Most Gilliam films feature a valiant struggle between one man and the world--whether that world is a labyrinthine government bureaucracy or an evil corporate structure. This time, it's a man struggling with the American dream, or at least Vegas' surreal version of it. Though prior to shooting, Gilliam had only been through Las Vegas briefly while driving cross-country to escape to London in 1967, the green-felt jungle is a perfect victim for the director. "It's like Lourdes," Gilliam muses. "Except I don't think anyone gets healed there." More than any other filmmaker, he manages to convey the eye-popping vulgarity of modern Western life with the grotesque and excessive visual humor one can trace all the way to his Monty Python days. "There're forces beyond my control. I can't stop myself from portraying what I see and what I think. I don't know why other people can't see it."
Cartoonish chaos abounds, from the carny booths at the circus-themed hotel to the ridiculously un-hep speaker at the Narcotics Convention. But it's when the characters are caught in the throes of massive drug consumption that Gilliam's imagination is really unleashed. "The drugs gave me an excuse to do these, like, moray eels and lizard lounges and all these fantastic things. If it wasn't drugs, you would say I was doing a fantasy film."
Stars have sought out Gilliam in the last decade. "Which is ironic, because I always wanted to make movies without stars," he says.

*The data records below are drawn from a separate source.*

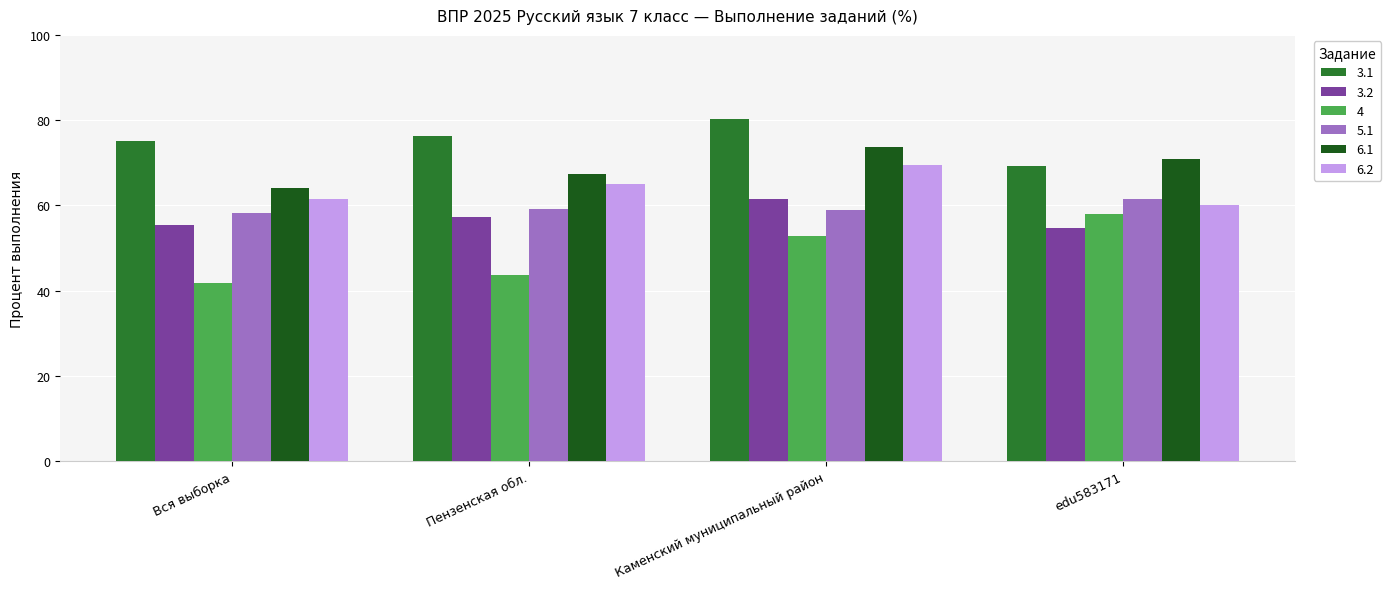

How many data points in 3.1 are above 76?

2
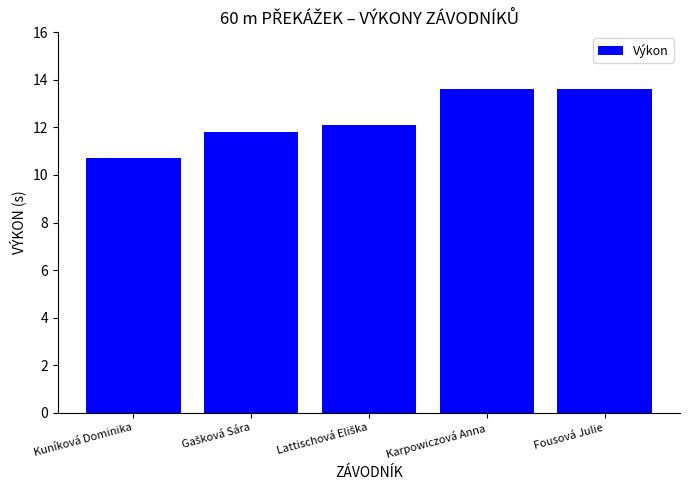

What is the smallest value displayed?

10.7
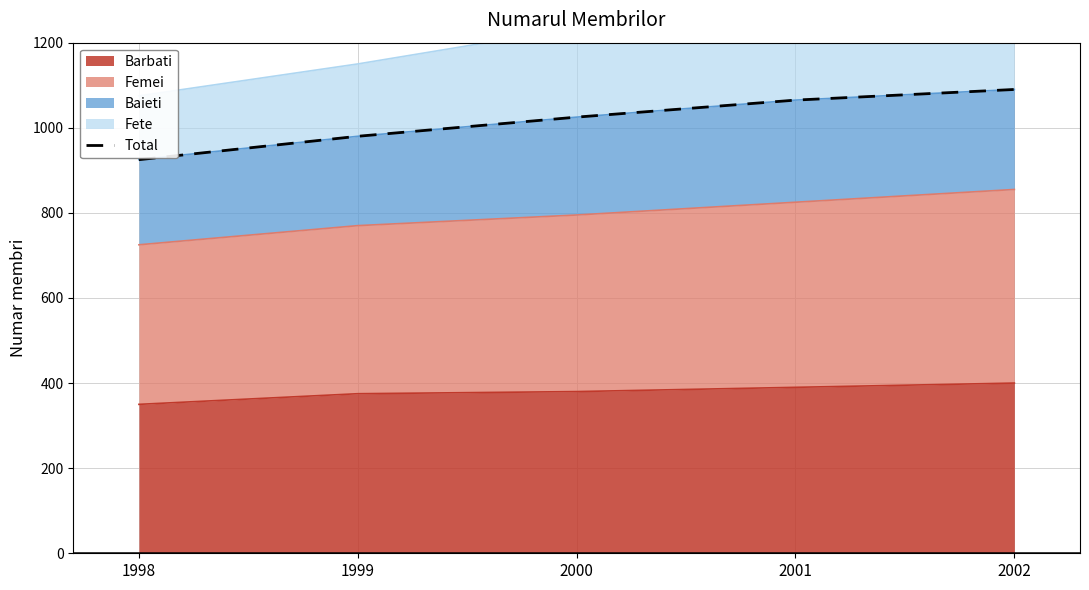

What is the difference between the second highest and second lowest values?

85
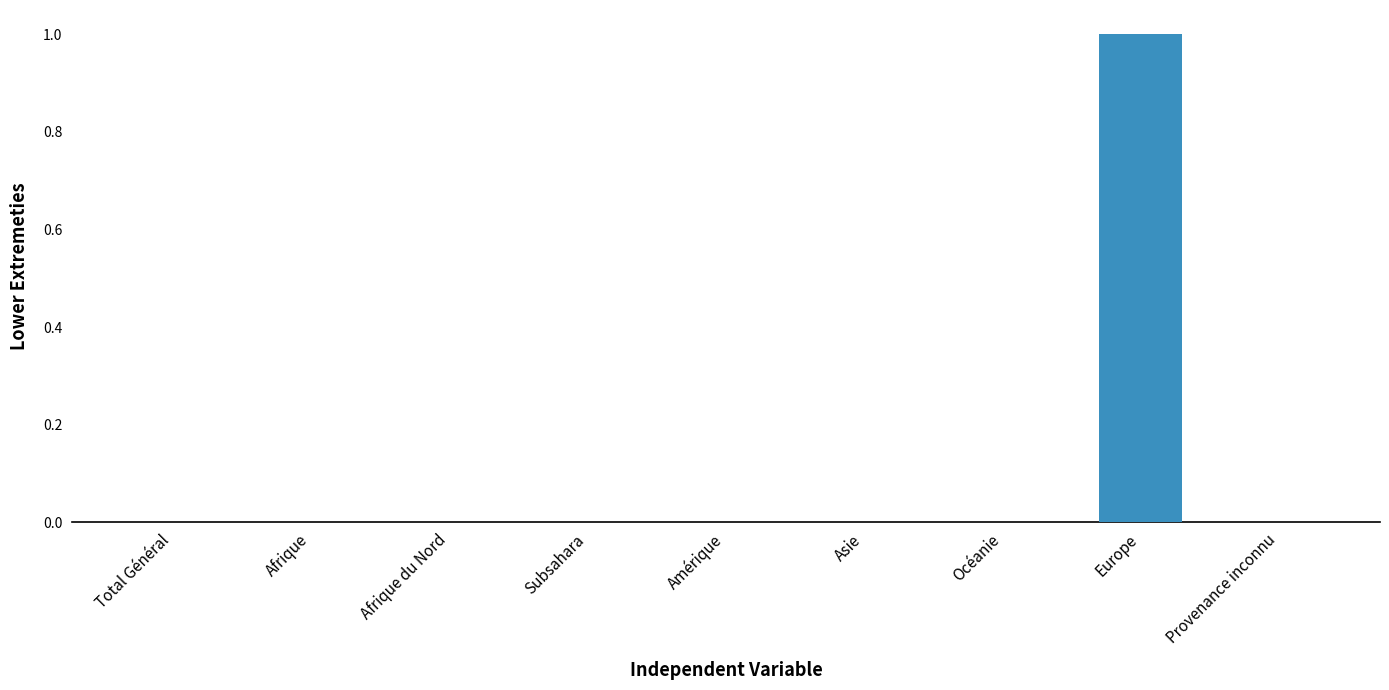

Which category has the highest value across all series?

Europe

Bruce Willis was so desperate to prove himself with 12 Monkeys, for instance, that he worked for scale.
Johnny Depp, teen heartthrob turned quirky thespian, spent a prodigious amount of time with Thompson in preparation for his role as Thompson's alter ego, Raoul Duke. "I was very keen to work with Johnny," says Gilliam. "He's spectacular. He became Hunter. He came back with his clothes, driving the Red Shark, which we used in the film. He's wonderfully inventive, brilliant--really funny and always truthful."
And some would say campy. His wild gesticulating, obscene bow-legeddness, bizarre facial contortions, and clipped, bulldog-huff of a voice make Thompson seem like more of a caricature than the professional, soft-spoken Southern journalist he was at the time he wrote the book. Depp's affectations would seem out of place in almost any other director's film--but had he not exaggerated the character, he could've been upstaged by his surroundings.